Y Gymraes (literally The Welsh Woman) was a women's magazine founded by the minister and journalist Evan Jones in January 1850 in response to a government report on education in Wales which had strongly criticized the morals of Welsh women.

==Background==
In 1846, after a Parliamentary speech by radical MP William Williams, concerns were raised regarding the level of education in Wales. This resulted in an enquiry carried out by three English commissioners appointed by the Privy Council, none of whom had any knowledge of the Welsh language, Nonconformity or elementary education. The commissioners had relied heavily on the information they had received from Anglican clergymen. The findings of the report were immensely detailed and were damning towards not only the state of education in Wales but drew a very critical picture of the Welsh as a people, labelling them as immoral and backwards. Welsh women were said to be licentious and "cut off from civilising influences by the impenetrable Welsh language". The report drew questions over the chastity of the poor and was just as damning to the wealthier women of the country, claiming that English farmers’ daughters were respectable, while their Welsh counterparts were in the "constant habit of being courted in bed". Welsh wives were said to be "most slovenly and improvinent, and as mothers, ignorant and injudicious" knowing "next to nothing of the management of a house".

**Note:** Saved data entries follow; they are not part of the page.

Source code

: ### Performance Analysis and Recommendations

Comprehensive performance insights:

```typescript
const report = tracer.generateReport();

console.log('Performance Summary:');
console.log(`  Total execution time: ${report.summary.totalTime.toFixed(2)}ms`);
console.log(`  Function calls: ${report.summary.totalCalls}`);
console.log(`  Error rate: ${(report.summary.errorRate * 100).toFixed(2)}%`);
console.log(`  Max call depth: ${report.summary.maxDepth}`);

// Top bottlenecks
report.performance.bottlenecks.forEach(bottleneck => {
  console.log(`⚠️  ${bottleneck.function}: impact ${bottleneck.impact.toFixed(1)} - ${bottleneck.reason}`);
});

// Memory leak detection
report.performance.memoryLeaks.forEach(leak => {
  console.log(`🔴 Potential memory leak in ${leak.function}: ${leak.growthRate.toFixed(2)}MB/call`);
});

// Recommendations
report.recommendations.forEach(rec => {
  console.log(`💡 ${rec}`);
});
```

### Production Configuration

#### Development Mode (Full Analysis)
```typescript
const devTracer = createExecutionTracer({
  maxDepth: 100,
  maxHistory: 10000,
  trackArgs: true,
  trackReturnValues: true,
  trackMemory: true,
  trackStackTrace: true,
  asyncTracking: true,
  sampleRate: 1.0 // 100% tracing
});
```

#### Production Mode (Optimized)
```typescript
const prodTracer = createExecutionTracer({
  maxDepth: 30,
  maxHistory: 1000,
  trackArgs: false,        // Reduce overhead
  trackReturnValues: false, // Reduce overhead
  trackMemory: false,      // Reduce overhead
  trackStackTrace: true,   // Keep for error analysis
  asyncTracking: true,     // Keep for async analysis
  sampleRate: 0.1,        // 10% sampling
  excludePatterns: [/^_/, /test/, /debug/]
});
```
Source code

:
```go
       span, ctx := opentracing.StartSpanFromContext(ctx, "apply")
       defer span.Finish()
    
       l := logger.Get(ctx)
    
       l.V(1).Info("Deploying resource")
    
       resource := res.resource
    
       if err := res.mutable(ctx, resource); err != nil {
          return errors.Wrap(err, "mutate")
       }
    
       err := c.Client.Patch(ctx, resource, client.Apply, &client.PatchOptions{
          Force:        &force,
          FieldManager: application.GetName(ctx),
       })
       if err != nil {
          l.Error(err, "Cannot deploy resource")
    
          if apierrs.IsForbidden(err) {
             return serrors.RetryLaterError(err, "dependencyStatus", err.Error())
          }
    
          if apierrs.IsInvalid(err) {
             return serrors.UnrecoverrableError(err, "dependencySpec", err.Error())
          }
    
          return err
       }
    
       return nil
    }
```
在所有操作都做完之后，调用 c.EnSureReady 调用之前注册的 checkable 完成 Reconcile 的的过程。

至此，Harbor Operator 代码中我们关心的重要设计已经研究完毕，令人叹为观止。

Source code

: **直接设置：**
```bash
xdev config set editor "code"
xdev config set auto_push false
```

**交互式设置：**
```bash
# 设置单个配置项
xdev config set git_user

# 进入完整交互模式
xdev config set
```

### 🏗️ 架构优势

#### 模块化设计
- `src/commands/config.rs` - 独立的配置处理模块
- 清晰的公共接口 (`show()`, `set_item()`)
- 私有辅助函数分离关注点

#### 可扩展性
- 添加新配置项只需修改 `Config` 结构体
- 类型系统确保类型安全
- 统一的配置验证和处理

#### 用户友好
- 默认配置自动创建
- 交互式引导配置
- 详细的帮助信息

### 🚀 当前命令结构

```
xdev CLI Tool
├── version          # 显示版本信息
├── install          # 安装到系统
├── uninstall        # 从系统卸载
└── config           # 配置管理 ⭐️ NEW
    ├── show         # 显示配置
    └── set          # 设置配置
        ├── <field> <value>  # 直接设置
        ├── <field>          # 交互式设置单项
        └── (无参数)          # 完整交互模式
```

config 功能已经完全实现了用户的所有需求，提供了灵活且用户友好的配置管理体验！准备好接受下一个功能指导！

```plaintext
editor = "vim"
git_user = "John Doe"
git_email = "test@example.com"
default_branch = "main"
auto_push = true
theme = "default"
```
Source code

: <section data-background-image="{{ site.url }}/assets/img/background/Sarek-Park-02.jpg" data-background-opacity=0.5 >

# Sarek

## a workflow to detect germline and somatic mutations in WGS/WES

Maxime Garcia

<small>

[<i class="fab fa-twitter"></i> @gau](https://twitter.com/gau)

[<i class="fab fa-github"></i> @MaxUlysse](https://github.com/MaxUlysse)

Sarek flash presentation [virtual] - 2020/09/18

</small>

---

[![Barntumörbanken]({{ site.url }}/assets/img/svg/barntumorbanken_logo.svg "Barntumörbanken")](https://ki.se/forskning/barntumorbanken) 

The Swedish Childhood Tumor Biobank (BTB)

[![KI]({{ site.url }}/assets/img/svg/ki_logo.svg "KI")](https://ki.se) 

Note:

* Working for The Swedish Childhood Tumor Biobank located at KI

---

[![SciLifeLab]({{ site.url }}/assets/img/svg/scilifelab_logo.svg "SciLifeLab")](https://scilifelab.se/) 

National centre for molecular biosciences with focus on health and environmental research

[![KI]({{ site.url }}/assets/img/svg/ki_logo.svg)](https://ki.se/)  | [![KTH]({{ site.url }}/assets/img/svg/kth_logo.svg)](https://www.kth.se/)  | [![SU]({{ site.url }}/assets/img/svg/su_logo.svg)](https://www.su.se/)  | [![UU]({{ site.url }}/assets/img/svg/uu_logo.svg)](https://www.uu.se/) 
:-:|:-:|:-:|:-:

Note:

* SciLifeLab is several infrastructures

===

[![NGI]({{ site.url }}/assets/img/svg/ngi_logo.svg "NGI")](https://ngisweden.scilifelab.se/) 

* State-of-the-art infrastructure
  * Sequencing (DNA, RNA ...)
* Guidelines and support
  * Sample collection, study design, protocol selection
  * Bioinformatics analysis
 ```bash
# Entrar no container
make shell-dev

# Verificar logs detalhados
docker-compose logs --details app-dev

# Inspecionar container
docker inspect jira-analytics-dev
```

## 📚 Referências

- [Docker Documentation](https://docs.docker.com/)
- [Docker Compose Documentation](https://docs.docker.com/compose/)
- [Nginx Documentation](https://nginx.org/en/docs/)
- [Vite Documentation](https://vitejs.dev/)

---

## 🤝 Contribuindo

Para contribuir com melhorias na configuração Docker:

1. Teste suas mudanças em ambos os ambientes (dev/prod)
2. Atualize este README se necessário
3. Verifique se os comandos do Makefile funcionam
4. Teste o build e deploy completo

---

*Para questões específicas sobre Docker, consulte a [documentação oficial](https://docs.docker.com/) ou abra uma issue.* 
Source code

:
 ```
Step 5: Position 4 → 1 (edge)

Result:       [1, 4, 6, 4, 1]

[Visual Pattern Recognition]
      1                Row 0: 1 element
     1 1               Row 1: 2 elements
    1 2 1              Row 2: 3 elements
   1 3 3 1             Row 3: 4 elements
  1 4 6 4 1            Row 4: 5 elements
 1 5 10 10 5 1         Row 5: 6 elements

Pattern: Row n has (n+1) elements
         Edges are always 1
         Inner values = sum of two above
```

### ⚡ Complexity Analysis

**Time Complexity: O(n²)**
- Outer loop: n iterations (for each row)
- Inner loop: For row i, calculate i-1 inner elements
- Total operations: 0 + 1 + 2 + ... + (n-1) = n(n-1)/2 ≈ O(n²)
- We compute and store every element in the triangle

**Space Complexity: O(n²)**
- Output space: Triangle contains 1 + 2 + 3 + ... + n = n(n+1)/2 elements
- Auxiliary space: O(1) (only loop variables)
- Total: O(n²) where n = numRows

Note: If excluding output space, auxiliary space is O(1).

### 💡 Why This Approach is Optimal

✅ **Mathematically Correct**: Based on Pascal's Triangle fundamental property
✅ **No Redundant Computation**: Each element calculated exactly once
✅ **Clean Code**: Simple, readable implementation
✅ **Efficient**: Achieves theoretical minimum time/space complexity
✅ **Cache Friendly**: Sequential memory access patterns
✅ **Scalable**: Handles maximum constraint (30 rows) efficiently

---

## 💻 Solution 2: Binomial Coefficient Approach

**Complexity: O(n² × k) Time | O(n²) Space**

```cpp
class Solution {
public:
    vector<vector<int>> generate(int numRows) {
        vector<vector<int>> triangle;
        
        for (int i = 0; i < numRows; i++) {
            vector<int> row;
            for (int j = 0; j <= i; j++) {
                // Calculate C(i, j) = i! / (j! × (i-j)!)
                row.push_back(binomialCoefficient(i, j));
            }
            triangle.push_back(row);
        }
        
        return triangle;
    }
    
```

Published in April 1847 by Ralph Lingen, one of the three commissioners, the report in three blue-covered volumes became known as "The Blue Books" but such was the outcry against it in Wales, that it was soon branded Brad y Llyfrau Gleision or the Treason of the Blue Books.

The report resulted in a concerted effort to ensure that Welsh women would in future be above rebuke. Several Welsh periodicals were launched aimed at upholding the reputation of Welsh speakers, especially the morality of Welsh women. The earliest and one of the most significant was the women's literary magazine Y Gymraes.

==Establishment of Y Gymraes==
The magazine was established by Evan Jones in January 1850 under the patronage of Lady Llanover. He set out to promote higher standards of living for women in Wales, encouraging articles on religion and morality as well as housekeeping. The Welsh-language poet Elen Egryn contributed an introduction in verse to the first issue in which she called for women to rise "above shame and hateful mockery" (goruwch gwarth a dirmyg cas).

Evans was already suffering from poor health in 1850 when he established the magazine. As a result of financial difficulties, publication continued only to the end of 1851. A vain attempt at reviving publication was made by the Congregational minister David Rees (1801–1869), but Jones died in February 1852.

==Follow-up==
There was to be no further women's magazine in Wales until 1879 when Y Frythones (The Female Briton) was published under the editorship of Sarah Jane Rees. It lasted only until 1891. In 1896, again with the title Y Gymraes (Welsh Woman), another women's magazine edited by Alice Gray Jones was published, continuing until December 1934.